Göbekli Tepe the oldest known temple complex

Turkey is hailing the discovery of an 11,400-year-old monumental site as one of the world’s oldest villages, challenging the prevailing science on when and why humankind first settled down.

Potbelly Hill in Turkish, Göbekli Tepe is an artificial mound spread across eight hectares at the top end of the Fertile Crescent near the present-day city of Sanliurfa, Turkey. The oldest known temple complex is a Neolithic archaeological site located in the Southeastern Anatolia Region of Turkey. Dated to the Pre-Pottery Neolithic, between c. 9500 and 8000 BCE, the site comprises several large circular structures supported by massive stone pillars. The world’s oldest known megaliths.

Göbekli Tepe and the map of the Fertile Crescent
Göbekli Tepe and the map of the Fertile Crescent

At around 12,000 years old, Göbekli Tepe in south-east Turkey has been billed as the world’s oldest temple. It is many millennia older than Stonehenge or Egypt’s great pyramids, built in the pre-pottery Neolithic period before writing or the wheel. It features a series of circular sunken structures that had been occupied for a thousand years before they were back-filled and abandoned. Construction techniques vary but in the most elaborate there is a ring of T-shaped monolithic columns with a pair of larger, carved T-columns at the centre up to five metres tall. These not only supported a roof (for at least some of their life) but also represented abstract human figures that were part of a belief system that is not yet understood. They are sculptural as well as structural, with animal figures in relief.

According to Bianet.org, the 2022 was characterized by a large number of findings such as grinding stones and hammer-stones that indicated the daily use of these places. Necmi Karul, archeologist at İstanbul University and leader of the dig team, said that ancient grinding stones were often used to crush or pulp plants or animals for cooking. Analysis of these findings will give a more detailed idea of what these activities were. Necmi Karul said that according to the new findings from excavations, some of the generally accepted views on Göbekli Tepe are still valid, but some are likely incorrect. “One of the prominent possibilities is that although it has been suggested that there were only public buildings in Göbekli Tepe, called temples by some, it was known that there were places in the form of dwellings and shelters.” Necmi Karul went on to say, “More of these (dwellings and shelters) have been found. So, this has fueled debate over whether this was a gathering center or a settlement where people live at the same time.” Necmi Karul said that the fact that the team found residences in Karahantepe and other stone hills which existed around the same time as Göbekli Tepe increased the probability that these places were settlements containing public buildings.

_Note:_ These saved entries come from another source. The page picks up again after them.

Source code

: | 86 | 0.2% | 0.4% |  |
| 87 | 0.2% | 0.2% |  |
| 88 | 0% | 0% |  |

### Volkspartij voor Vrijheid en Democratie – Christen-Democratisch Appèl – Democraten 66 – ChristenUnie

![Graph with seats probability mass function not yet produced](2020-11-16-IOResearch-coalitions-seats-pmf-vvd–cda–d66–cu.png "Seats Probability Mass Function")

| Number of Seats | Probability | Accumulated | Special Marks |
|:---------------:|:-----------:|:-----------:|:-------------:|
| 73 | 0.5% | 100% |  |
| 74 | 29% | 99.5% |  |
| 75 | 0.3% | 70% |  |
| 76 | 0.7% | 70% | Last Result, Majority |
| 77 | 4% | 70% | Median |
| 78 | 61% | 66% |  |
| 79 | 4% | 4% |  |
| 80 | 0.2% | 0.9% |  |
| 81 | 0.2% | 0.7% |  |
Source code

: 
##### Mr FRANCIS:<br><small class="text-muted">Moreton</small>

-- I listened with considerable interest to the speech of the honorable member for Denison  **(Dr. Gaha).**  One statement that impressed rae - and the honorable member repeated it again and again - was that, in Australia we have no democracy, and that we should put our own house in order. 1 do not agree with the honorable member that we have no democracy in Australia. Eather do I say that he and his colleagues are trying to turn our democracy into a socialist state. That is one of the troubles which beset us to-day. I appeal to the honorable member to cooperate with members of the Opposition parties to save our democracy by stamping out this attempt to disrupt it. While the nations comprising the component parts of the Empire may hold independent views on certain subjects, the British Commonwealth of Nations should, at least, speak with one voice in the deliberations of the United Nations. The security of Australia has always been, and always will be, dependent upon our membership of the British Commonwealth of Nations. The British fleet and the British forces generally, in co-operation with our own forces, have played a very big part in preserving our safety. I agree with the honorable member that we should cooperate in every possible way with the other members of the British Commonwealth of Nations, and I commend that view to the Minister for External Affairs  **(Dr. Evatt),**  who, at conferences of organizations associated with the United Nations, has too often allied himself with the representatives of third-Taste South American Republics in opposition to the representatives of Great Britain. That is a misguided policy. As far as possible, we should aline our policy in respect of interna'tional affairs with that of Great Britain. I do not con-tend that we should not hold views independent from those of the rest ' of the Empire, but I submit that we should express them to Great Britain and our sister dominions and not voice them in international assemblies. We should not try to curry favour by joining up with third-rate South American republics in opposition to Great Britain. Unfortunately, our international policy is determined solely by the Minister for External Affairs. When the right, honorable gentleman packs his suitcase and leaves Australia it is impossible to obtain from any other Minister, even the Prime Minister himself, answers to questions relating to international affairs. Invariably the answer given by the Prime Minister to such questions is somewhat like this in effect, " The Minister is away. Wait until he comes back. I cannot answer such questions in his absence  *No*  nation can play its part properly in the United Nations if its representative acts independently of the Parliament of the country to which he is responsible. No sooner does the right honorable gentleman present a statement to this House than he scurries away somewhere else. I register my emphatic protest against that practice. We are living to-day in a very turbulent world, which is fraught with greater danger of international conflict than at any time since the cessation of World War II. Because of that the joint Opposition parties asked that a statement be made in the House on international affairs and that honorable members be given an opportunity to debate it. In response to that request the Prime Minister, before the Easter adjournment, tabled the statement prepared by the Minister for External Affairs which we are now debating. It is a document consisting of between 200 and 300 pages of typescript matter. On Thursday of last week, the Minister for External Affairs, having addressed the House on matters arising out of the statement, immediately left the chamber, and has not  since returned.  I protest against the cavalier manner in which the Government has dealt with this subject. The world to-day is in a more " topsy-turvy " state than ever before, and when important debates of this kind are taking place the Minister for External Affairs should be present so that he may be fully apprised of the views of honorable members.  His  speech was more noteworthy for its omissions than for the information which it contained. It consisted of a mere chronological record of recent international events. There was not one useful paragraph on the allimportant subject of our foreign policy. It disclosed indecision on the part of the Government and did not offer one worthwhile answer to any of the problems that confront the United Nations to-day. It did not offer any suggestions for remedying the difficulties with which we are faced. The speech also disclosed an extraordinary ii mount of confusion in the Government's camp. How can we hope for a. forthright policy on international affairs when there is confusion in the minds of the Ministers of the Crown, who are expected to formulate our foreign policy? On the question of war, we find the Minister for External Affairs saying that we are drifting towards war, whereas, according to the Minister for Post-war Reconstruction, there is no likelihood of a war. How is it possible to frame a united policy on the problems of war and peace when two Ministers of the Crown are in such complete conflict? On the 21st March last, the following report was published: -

Karul adds, “The existence of tools pointing to agricultural experiments shows that when the first settlements began to appear at the site, there was no agricultural activity, but wild grains were collected, and that this collection process evolved into the cultivation of plants over time.”

While the layers at nearby Çakmaktepe are “possibly older” than Göbekli Tepe and Karahantepe, architectural remains pointing to the presence of complex societies in Sayburc from the beginning of the Neolithic period were unearthed last year. While Karul described the period as the beginning of settled life and living together in larger groups for the first time, he stressed that this brought a new social order, new relationships, and a division of labor. The public buildings are among the best indicators of this and that the figures in these structures and the scenes depicted on the figures are the products of a communal memory based on a distant past. “When we put all this together, we see the construction of a new society that we have never encountered before.”

The team also found the remains of a rectangular-planned building from the end of Neolithic period, which would demonstrate a complex character at the Sefertepe site, adding that findings from the pre-Neolithic period were also unearthed in the Sogut field. “It is a fact that both Göbekli Tepe and other settlements are sites that were part of an interacting social organization in a wide region about 11,000 to 11,500 years ago.”

“The excavation work continues in nine different locations this year as part of the project Tas Tepeler,” Karul said, noting the project under the auspices of the Culture and Tourism Ministry started last year. The excavations are being carried out simultaneously by multinational teams at the sites.